***** Records *****

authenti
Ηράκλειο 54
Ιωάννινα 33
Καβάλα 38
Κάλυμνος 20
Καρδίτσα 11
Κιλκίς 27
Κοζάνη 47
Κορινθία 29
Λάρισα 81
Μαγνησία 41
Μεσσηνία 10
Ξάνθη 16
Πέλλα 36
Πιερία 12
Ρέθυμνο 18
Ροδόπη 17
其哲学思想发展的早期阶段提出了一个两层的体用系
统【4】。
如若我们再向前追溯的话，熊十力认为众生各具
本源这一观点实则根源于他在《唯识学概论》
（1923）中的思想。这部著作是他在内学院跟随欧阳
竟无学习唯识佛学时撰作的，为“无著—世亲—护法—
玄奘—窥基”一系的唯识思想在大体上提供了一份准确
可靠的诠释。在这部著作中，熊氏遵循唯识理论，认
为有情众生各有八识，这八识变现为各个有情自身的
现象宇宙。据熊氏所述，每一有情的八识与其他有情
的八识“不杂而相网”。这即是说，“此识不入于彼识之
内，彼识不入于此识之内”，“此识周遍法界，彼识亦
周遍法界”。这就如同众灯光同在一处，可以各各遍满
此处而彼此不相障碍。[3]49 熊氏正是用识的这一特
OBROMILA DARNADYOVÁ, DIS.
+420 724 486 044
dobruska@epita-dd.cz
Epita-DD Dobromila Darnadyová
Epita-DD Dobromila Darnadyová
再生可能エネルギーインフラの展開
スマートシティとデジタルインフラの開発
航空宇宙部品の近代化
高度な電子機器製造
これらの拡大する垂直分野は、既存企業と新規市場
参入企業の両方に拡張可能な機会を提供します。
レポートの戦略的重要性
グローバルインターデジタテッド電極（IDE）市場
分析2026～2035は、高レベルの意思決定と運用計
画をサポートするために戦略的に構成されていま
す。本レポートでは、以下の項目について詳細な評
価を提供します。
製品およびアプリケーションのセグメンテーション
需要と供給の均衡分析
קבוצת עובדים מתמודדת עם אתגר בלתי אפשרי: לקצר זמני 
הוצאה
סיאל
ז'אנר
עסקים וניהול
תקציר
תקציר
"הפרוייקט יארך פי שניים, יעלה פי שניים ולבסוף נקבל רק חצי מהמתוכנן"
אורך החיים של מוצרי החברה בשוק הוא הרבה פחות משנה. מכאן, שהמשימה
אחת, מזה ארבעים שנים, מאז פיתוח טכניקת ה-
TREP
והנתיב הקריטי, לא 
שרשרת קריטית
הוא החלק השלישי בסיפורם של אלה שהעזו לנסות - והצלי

*****

Problem details:
Please extract every line of text from the listing above and reproduce each one without any changes.

Exercise response:
authenti
Ηράκλειο 54
Ιωάννινα 33
Καβάλα 38
Κάλυμνος 20
Καρδίτσα 11
Κιλκίς 27
Κοζάνη 47
Κορινθία 29
Λάρισα 81
Μαγνησία 41
Μεσσηνία 10
Ξάνθη 16
Πέλλα 36
Πιερία 12
Ρέθυμνο 18
Ροδόπη 17
其哲学思想发展的早期阶段提出了一个两层的体用系
统【4】。
如若我们再向前追溯的话，熊十力认为众生各具
本源这一观点实则根源于他在《唯识学概论》
（1923）中的思想。这部著作是他在内学院跟随欧阳
竟无学习唯识佛学时撰作的，为“无著—世亲—护法—
玄奘—窥基”一系的唯识思想在大体上提供了一份准确
可靠的诠释。在这部著作中，熊氏遵循唯识理论，认
为有情众生各有八识，这八识变现为各个有情自身的
现象宇宙。据熊氏所述，每一有情的八识与其他有情
的八识“不杂而相网”。这即是说，“此识不入于彼识之
内，彼识不入于此识之内”，“此识周遍法界，彼识亦
周遍法界”。这就如同众灯光同在一处，可以各各遍满
此处而彼此不相障碍。[3]49 熊氏正是用识的这一特
OBROMILA DARNADYOVÁ, DIS.
+420 724 486 044
dobruska@epita-dd.cz
Epita-DD Dobromila Darnadyová
Epita-DD Dobromila Darnadyová
再生可能エネルギーインフラの展開
スマートシティとデジタルインフラの開発
航空宇宙部品の近代化
高度な電子機器製造
これらの拡大する垂直分野は、既存企業と新規市場
参入企業の両方に拡張可能な機会を提供します。
レポートの戦略的重要性
グローバルインターデジタテッド電極（IDE）市場
分析2026～2035は、高レベルの意思決定と運用計
画をサポートするために戦略的に構成されていま
す。本レポートでは、以下の項目について詳細な評
価を提供します。
製品およびアプリケーションのセグメンテーション
需要と供給の均衡分析
קבוצת עובדים מתמודדת עם אתגר בלתי אפשרי: לקצר זמני 
הוצאה
סיאל
ז'אנר
עסקים וניהול
תקציר
תקציר
"הפרוייקט יארך פי שניים, יעלה פי שניים ולבסוף נקבל רק חצי מהמתוכנן"
אורך החיים של מוצרי החברה בשוק הוא הרבה פחות משנה. מכאן, שהמשימה
אחת, מזה ארבעים שנים, מאז פיתוח טכניקת ה-
TREP
והנתיב הקריטי, לא 
שרשרת קריטית
הוא החלק השלישי בסיפורם של אלה שהעזו לנסות - והצלי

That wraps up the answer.